The study demonstrates that fetal adipokine milieu at birth reflects maternal metabolic status and demographic factors and relates to neonatal abdominal fat distribution. Maternal GDM was associated with higher cord leptin and lower adiponectin, aligning with the hypothesis that maternal hyperglycemia and insulin resistance influence fetal adipokine production and adiposity. Ethnic and sex differences in cord adipokines parallel previously observed differences in neonatal AAT (e.g., higher dSAT among Indian and Malay infants), suggesting adipokines may contribute to ethnic variability in abdominal fat deposition. Cord leptin showed stronger associations than adiponectin with neonatal adiposity, especially with metabolically active dSAT and also IAT, indicating potential relevance for future metabolic risk. Unlike adult physiology where adiponectin is inversely related to adiposity, higher cord adiponectin associated with greater subcutaneous fat in neonates, possibly reflecting developmental roles in insulin sensitization and growth. The restriction of adiponectin–adiposity associations to offspring of obese mothers suggests maternal obesity may amplify adiponectin’s growth-promoting effects, perhaps via increased fetal insulin sensitivity, enhancing nutrient allocation and fat deposition. These findings address the research questions by identifying maternal and fetal determinants of cord adipokines and linking these biomarkers to MRI-quantified neonatal abdominal adiposity, underscoring their potential role in early-life programming of body fat distribution and metabolic risk.

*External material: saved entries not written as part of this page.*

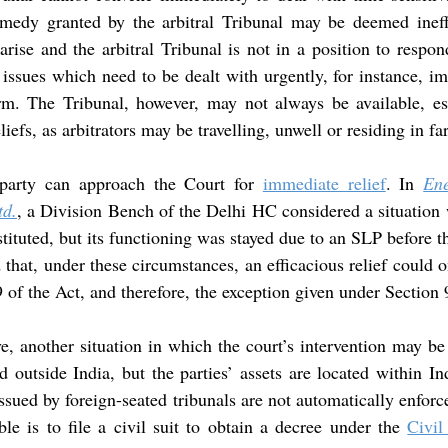
emedy granted by the arbitral Tribunal may be deemed ineff
arise and the arbitral Tribunal is not in a position to respond
o issues which need to be dealt with urgently, for instance, im
arm. The Tribunal, however, may not always be available, esp
eliefs, as arbitrators may be travelling, unwell or residing in f
 party can approach the Court for 
immediate relief
. In 
Ene
td.
, a Division Bench of the Delhi HC considered a situation w
tituted, but its functioning was stayed due to an SLP before
 that, under these circumstances, an efficacious relief could o
9 of the Act, and therefore, the exception given under Section
ve, another situation in which the court’s intervention may be
ed outside India, but the parties’ assets are located within In
ssued by foreign-seated tribunals are not automatically enforce
ble is to file a civil suit to obtain a decree under the 
Civil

In a multi-ethnic Asian birth cohort, cord blood leptin and adiponectin concentrations varied by ethnicity, sex, gestational age, maternal BMI, and GDM. Both adipokines were positively associated with neonatal abdominal adiposity measured by MRI, with leptin showing robust associations across subcutaneous and intra-abdominal compartments and adiponectin associating primarily with subcutaneous compartments and particularly among offspring of obese mothers. These results suggest fetal adipokines may participate in early programming of abdominal fat distribution. Future research should include longitudinal follow-up to determine whether cord adipokines predict trajectories of abdominal fat and metabolic outcomes in childhood, assessment of high molecular weight adiponectin, and mechanistic studies to elucidate pathways linking maternal metabolic status, fetal adipokines, and neonatal fat partitioning.

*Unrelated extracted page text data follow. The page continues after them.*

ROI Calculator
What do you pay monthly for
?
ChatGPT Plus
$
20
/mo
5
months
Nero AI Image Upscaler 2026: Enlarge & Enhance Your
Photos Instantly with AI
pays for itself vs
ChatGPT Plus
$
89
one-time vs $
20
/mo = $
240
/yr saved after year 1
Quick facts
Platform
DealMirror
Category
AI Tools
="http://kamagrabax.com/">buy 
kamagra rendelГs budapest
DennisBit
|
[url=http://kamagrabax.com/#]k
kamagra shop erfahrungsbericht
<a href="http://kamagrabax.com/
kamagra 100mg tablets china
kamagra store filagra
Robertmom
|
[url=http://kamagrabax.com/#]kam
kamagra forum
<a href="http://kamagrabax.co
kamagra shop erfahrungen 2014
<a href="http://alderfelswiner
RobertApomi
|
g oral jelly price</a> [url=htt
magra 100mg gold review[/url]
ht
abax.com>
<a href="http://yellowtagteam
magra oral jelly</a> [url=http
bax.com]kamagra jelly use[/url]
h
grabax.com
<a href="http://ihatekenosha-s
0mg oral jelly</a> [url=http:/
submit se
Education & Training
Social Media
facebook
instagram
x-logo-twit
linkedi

• MRI subset: Only a subset of eligible neonates (parental consent required) underwent MRI; differences between included and non-included participants may limit generalizability and introduce selection bias.
• Observational design: Residual confounding cannot be excluded despite multivariable adjustment.
• Measurement scope: Only total adiponectin was measured (not high molecular weight isoform), which may better reflect metabolic risk in children.
• Subset sizes: Smaller sample sizes for PEA POD and MRI analyses reduce precision in subgroup and interaction analyses.